> No.  You might be in a kernel thread context when you decode an interrupt
> down to determining that a device was removed, but somewhere along the
> line you took an interrupt that told you the device was removed (or else
> the command simply timed out and you are in the error handler for the
> command already).  Are you saying that the USB subsystem queues up those
> interrupt packets and decodes them later (which is fine, I just want to be
> clear on the point)?

Yes, an interrupt occurs, it's queued, a kernel thread woken up, it decodes
the interrupts and notifies the device driver.

> No.  That's what the user space hot plug manager is for.  If you want this
> type of behaviour, you take an interrupt to tell you that the device is
> gone, you mark it gone, the error handler cleans up any outstanding
> commands, then once the device no longer has any commands outstanding
> *then* the hot plug manager can successfully umount/unattach/whatever the
> device and then tell the kernel to actually remove it.  Putting this into
> the scsi stack when it's already in place elsewhere makes no sense to me.

Well, it's a SCSI matter.

> > > If the LLDD is the type such that it knows the device is gone (aka, in
> > > my driver if I get a selection timeout then I know something is fishy
> > > and can proceed from there, iSCSI may not be so lucky), then it has one
> > > of two choices.  1) it may flush any commands that it can out of the
> > > hardware and return them immediately with the same error condition as
> > > the one that it is already returning.  2) it can sit and wait for the
> > > commands to timeout one by one if that's what it wants.  Since the
> > > device has already been marked offline by scsi_set_device_offline() and
> > > the error handler thread is already scheduled to run for the device, 2
> > > is probably the easiest thing for the driver to do.  The error handler
> > > will call the abort/reset
> >
> > Again not for USB and IEEE1394. We'd have to wait for the error handler
> > to finish. Doing it ourselves is easier.
>
> OK, are you reading my comments or not?  I said "since the error handler

Oh, I do. Some of them just seem impractical from a USB point of view.
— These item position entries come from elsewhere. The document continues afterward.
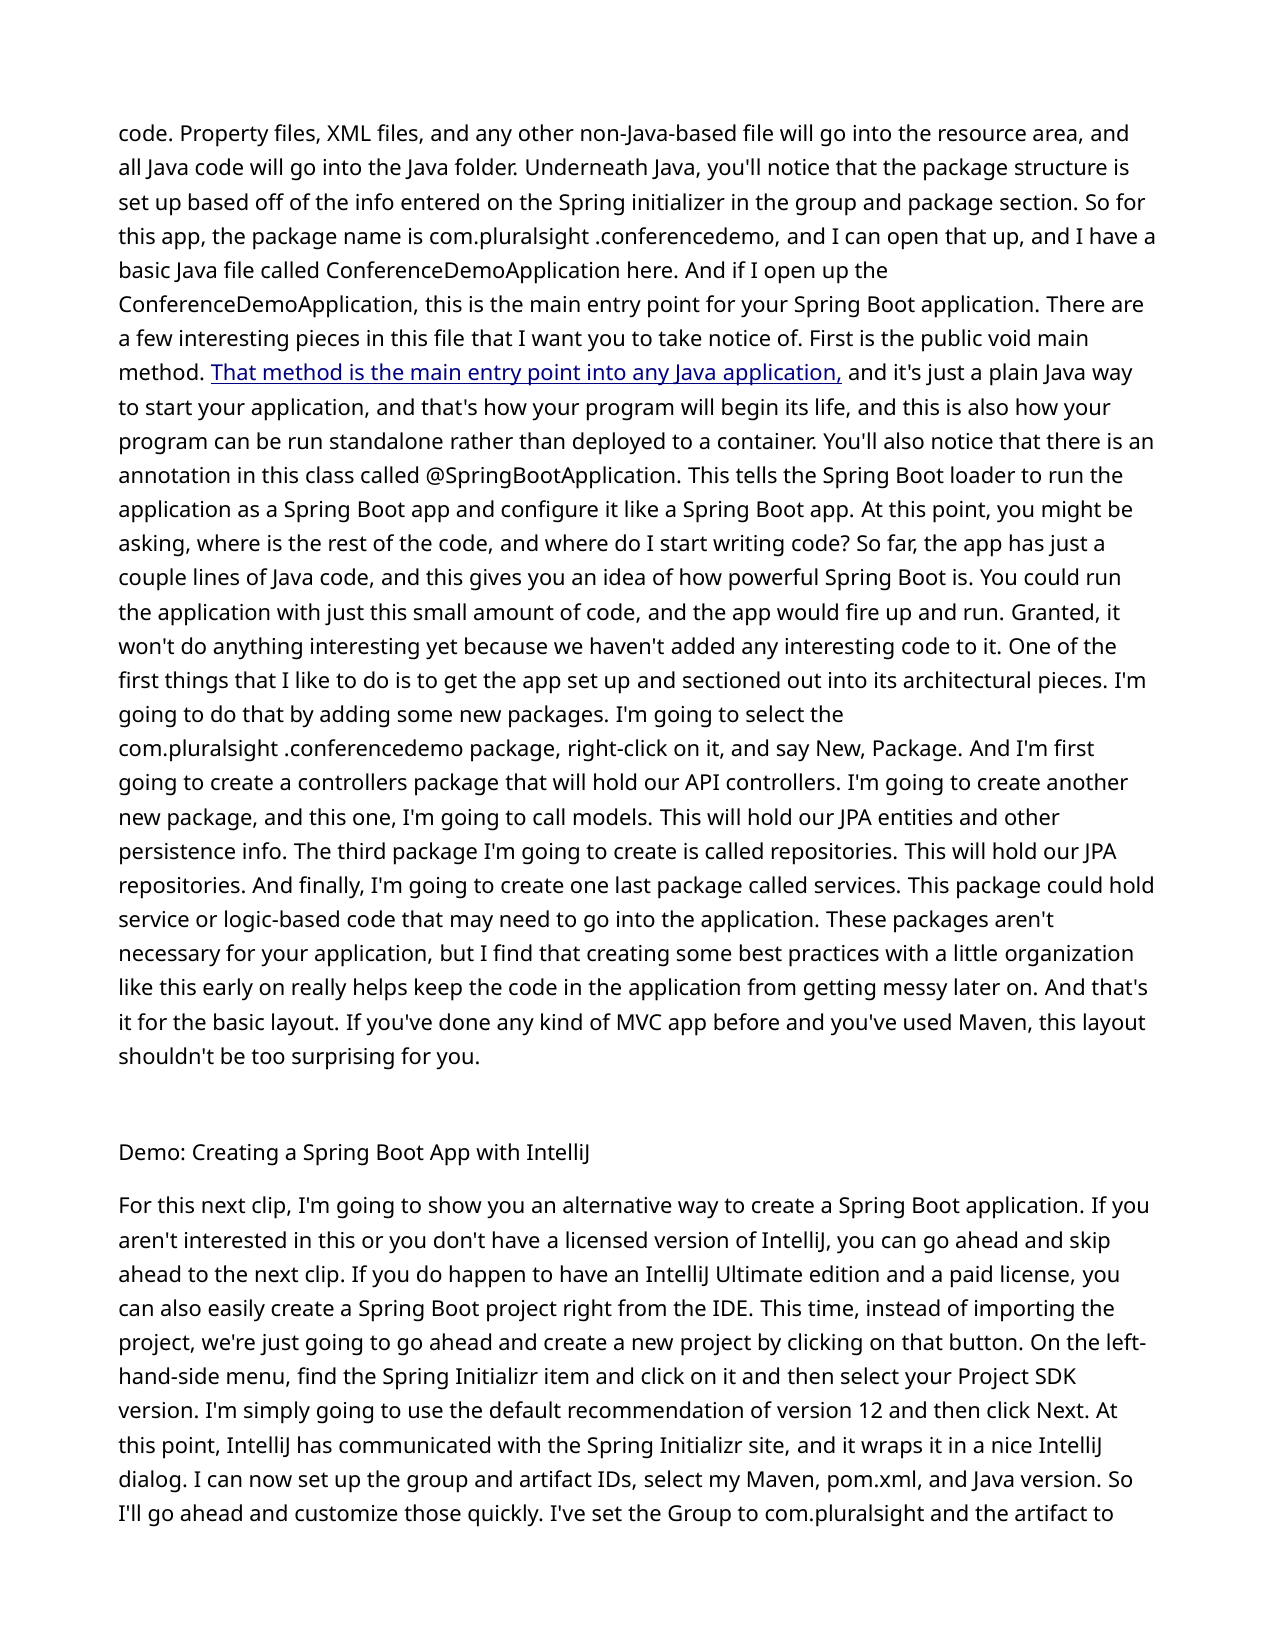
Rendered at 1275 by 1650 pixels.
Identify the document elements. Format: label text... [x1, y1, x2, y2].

text code. Property files, XML files, and any other non-Java-based file will go into the resource area, and all Java code will go into the Java folder. Underneath Java, you'll notice that the package structure is set up based off of the info entered on the Spring initializer in the group and package section. So for this app, the package name is com.pluralsight .conferencedemo, and I can open that up, and I have a basic Java file called ConferenceDemoApplication here. And if I open up the ConferenceDemoApplication, this is the main entry point for your Spring Boot application. There are a few interesting pieces in this file that I want you to take notice of. First is the public void main method. That method is the main entry point into any Java application, and it's just a plain Java way to start your application, and that's how your program will begin its life, and this is also how your program can be run standalone rather than deployed to a container. You'll also notice that there is an annotation in this class called @SpringBootApplication. This tells the Spring Boot loader to run the application as a Spring Boot app and configure it like a Spring Boot app. At this point, you might be asking, where is the rest of the code, and where do I start writing code? So far, the app has just a couple lines of Java code, and this gives you an idea of how powerful Spring Boot is. You could run the application with just this small amount of code, and the app would fire up and run. Granted, it won't do anything interesting yet because we haven't added any interesting code to it. One of the first things that I like to do is to get the app set up and sectioned out into its architectural pieces. I'm going to do that by adding some new packages. I'm going to select the com.pluralsight .conferencedemo package, right-click on it, and say New, Package. And I'm first going to create a controllers package that will hold our API controllers. I'm going to create another new package, and this one, I'm going to call models. This will hold our JPA entities and other persistence info. The third package I'm going to create is called repositories. This will hold our JPA repositories. And finally, I'm going to create one last package called services. This package could hold service or logic-based code that may need to go into the application. These packages aren't necessary for your application, but I find that creating some best practices with a little organization like this early on really helps keep the code in the application from getting messy later on. And that's it for the basic layout. If you've done any kind of MVC app before and you've used Maven, this layout shouldn't be too surprising for you. [118, 118, 1157, 1070]
text For this next clip, I'm going to show you an alternative way to create a Spring Boot application. If you aren't interested in this or you don't have a licensed version of IntelliJ, you can go ahead and skip ahead to the next clip. If you do happen to have an IntelliJ Ultimate edition and a paid license, you can also easily create a Spring Boot project right from the IDE. This time, instead of importing the project, we're just going to go ahead and create a new project by clicking on that button. On the left-hand-side menu, find the Spring Initializr item and click on it and then select your Project SDK version. I'm simply going to use the default recommendation of version 12 and then click Next. At this point, IntelliJ has communicated with the Spring Initializr site, and it wraps it in a nice IntelliJ dialog. I can now set up the group and artifact IDs, select my Maven, pom.xml, and Java version. So I'll go ahead and customize those quickly. I've set the Group to com.pluralsight and the artifact to [118, 1191, 1157, 1528]
subtitle Demo: Creating a Spring Boot App with IntelliJ [118, 1137, 1157, 1167]
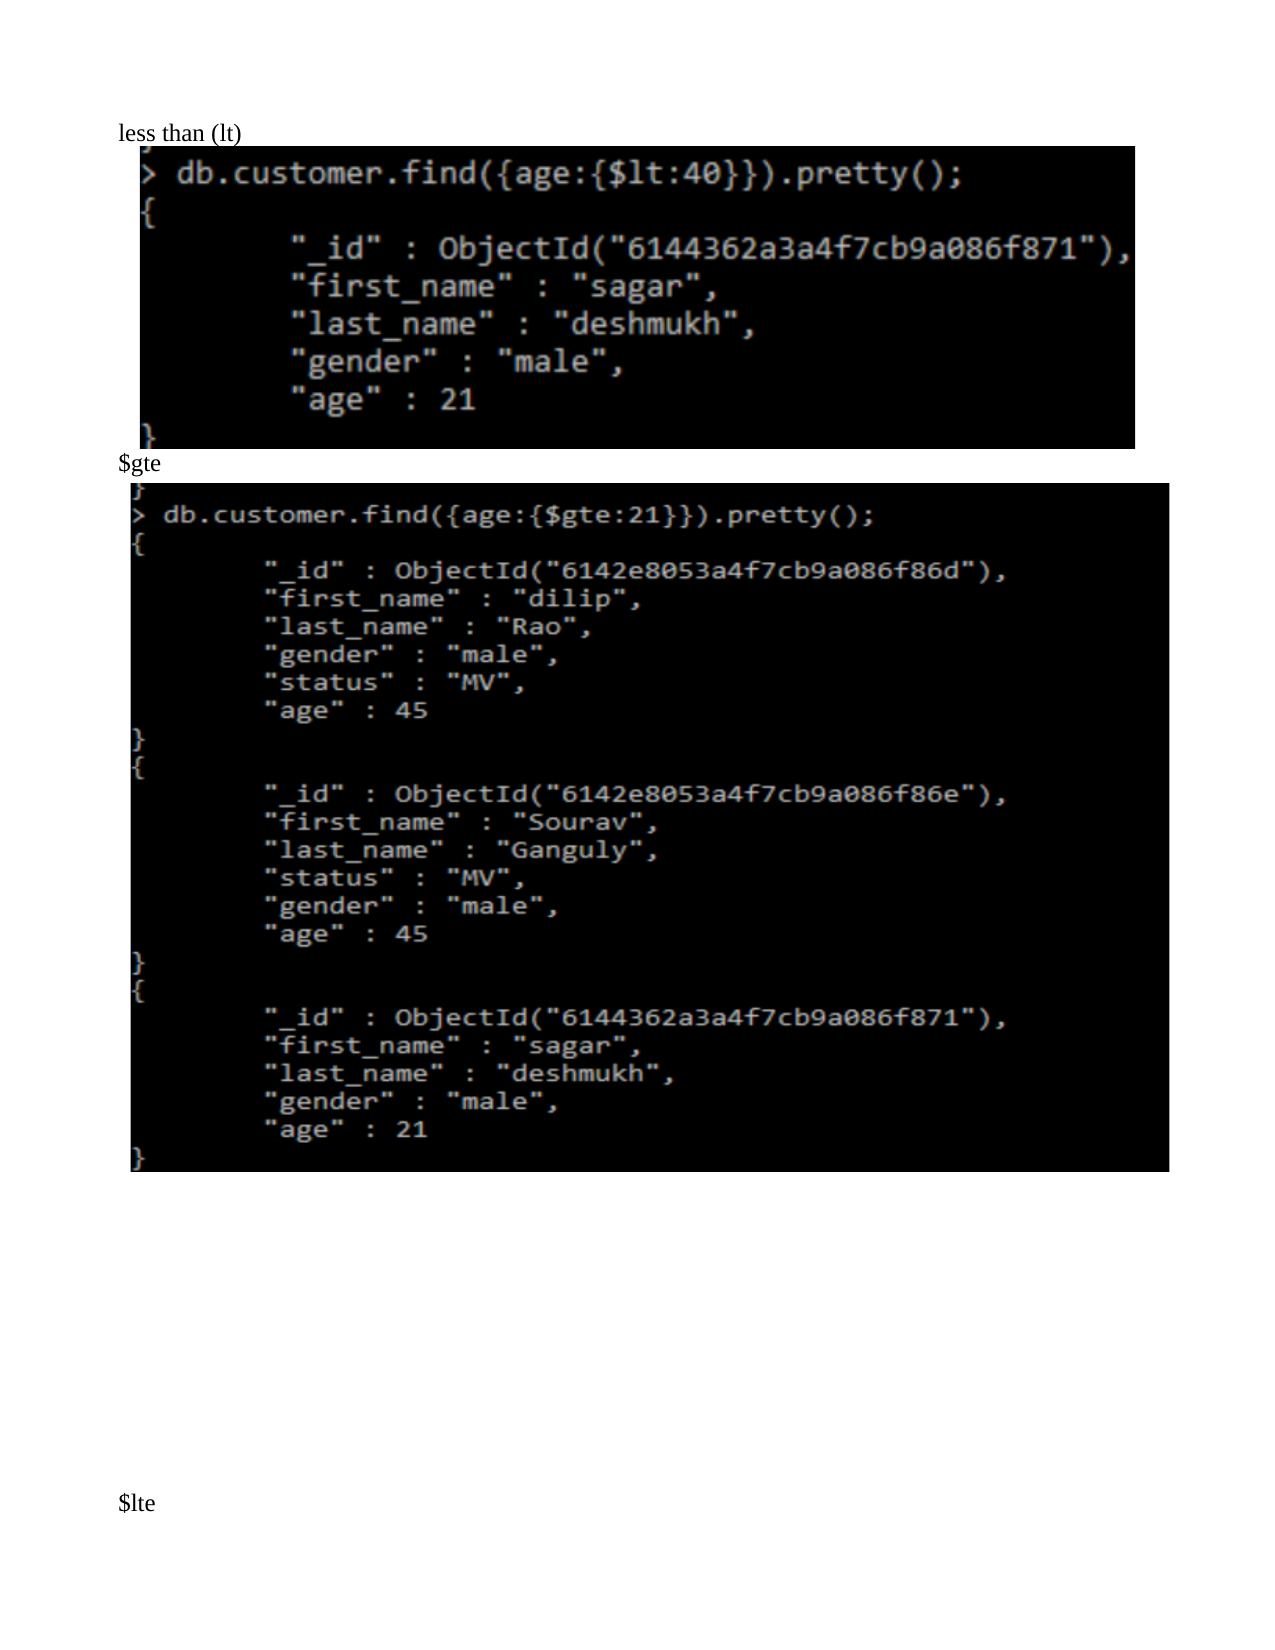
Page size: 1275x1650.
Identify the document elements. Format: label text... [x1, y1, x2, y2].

text $lte [118, 1488, 1157, 1517]
text $gte [118, 204, 1157, 477]
text less than (lt) [118, 118, 1157, 147]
> thread is already scheduled to run for the device, 2 is probably easiest".
> In other words, you don't have to wait for anything, it's gonna happen
> post-haste.  So since you should already have proper error handling
> functions in place (You do have proper error handler functions in place,
> don't you?), duplicating that code here won't really buy you anything.

I have memory to free. I can do that only after the last command is gone.
I'd have to yield in a loop and count commands. All quite messy.

> OK, let's look at this realistically.  I'm saying you get an interrupt
> telling you that the device is gone and you tell the scsi core the same
> thing.  Immediately after that the scsi core calls your error handler
> routines to clean up any pending commands on the device.  Once all those
> pending commands are cleaned up, the hot plug manager is free to remove
> the device from the system.  Once the hot plug manager calls for the free
> to happen, you get a slave_destroy() call and you free the instances.
> This all happens in a span of a few milliseconds most likely.  Is that
> really so inconvenient for you?

Yes. There is no such thing as "most likely". I have to code for the worst
case. So "most likely" means "maybe never". Either do or don't. We cannot
have a device removal fail for any reason. It drives up complexity by an
order of magnitude.

Besides having a callback going from kernel code through user space
back to kernel code is incredibly ugly.